- **CONSIGNE**: Indiquez par oui ou par non si chacune des affirmations (a), (b) et (c) concorde avec le texte sur l'éducation morale et civique, et citez textuellement les mots qui le prouvent. (a) En 2018, Jean-Marc Sauvé était vice-président du Conseil d'État. (b) L'intervention de binômes d'élus dans les établissements scolaires est déjà structurée et encadrée. (c) Seulement 10 % des Français indiquent que l'orientation dans la voie professionnelle est choisie.

- **TEXTE PROPOSÉ**:
L'éducation morale et civique (EMC) a donc été le point central de notre travail. De toute évidence, les réformes successives ont en effet entraîné une instabilité de la matière.

En 2018, à l'occasion d'une conférence, Jean-Marc Sauvé, alors vice-président du Conseil d'État, indiquait : « Bien que la réforme de l'EMC soit érigée au rang de priorité politique de l'exécutif, la discipline se voit en fait attribuer des moyens limités et garde un statut très secondaire. »

Deux de ses avis formulés à l'époque me semblent essentiels.

Il recommandait, d'abord, de « développer et maintenir des liens réciproques entre les jeunes, les institutions républicaines et les organisations de la société civile ».

Dans cet esprit, j'ai lancé dans mon département un projet d'intervention de binômes d'élus dans les établissements scolaires. Certains m'ont rétorqué que cette pratique était généralisée. Or c'est inexact : si la démarche existe, elle n'est ni structurée ni encadrée.

La convention cosignée récemment avec Sophie Béjean, rectrice de l'académie de Montpellier, et Frédéric Roig, président de l'association des maires du département de l'Hérault, énonce les enjeux : les élus porteront d'une même voix auprès des jeunes scolarisés les valeurs de la République, les droits et les devoirs.

Dans un pays où désormais les enseignants sont les cibles d'actes terroristes engendrés par l'obscurantisme, cette ambition est plus que symbolique.

Jean-Marc Sauvé explique : « La refondation du pacte de citoyenneté devrait passer, en premier lieu, par la réaffirmation des valeurs qui sont à sa racine. La citoyenneté française s'est inscrite dans une vision partagée du bien commun et de l'intérêt général. L'individualisation et l'émiettement de nos sociétés […] abolissent les intermédiations et conduisent les citoyens à se replier sur des choix individuels. »

C'est pourquoi je souscris pleinement à sa deuxième proposition : « Intégrer les jeunes en amont dans la construction des politiques publiques qui les concernent. »

La citoyenneté se construit en effet à l'école. L'égalité des chances n'est pas assurée quand seulement 10 % des Français indiquent que l'orientation dans la voie professionnelle est choisie.

Comment se sentir citoyen, c'est-à-dire partie prenante de la société, quand on vit dans un quartier qui concentre un grand nombre de difficultés ?

C'est pourquoi je travaille sur ce sujet avec une trentaine de jeunes de banlieue – de Vaulx-en-Velin, Paris, Marseille ou encore Toulouse – et en particulier avec Dylan Ayissi, un jeune engagé et motivé, créateur de l'association Une Voie pour tous.

Tout au long de notre mission, nous avons évidemment reçu des experts en audition, mais je suis particulièrement fier d'avoir auditionné des jeunes. Il est vain, en effet, de parler des jeunes sans aller à leur rencontre, sans les écouter, sans se nourrir de leurs réflexions et de leurs idées.

Ainsi, j'ai organisé en particulier un déplacement dans le quartier populaire de La Paillade, à Montpellier. Les sénateurs ont pu entendre les jeunes parler de leur vie, de la vraie vie.

- **DONNÉES FOURNIES**:
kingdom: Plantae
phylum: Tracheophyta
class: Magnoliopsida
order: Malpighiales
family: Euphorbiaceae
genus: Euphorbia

- **CORRIGÉ**:
(a) Oui : « En 2018, à l'occasion d'une conférence, Jean-Marc Sauvé, alors vice-président du Conseil d'État ».
(b) Non : « si la démarche existe, elle n'est ni structurée ni encadrée ».
(c) Oui : « seulement 10 % des Français indiquent que l'orientation dans la voie professionnelle est choisie ».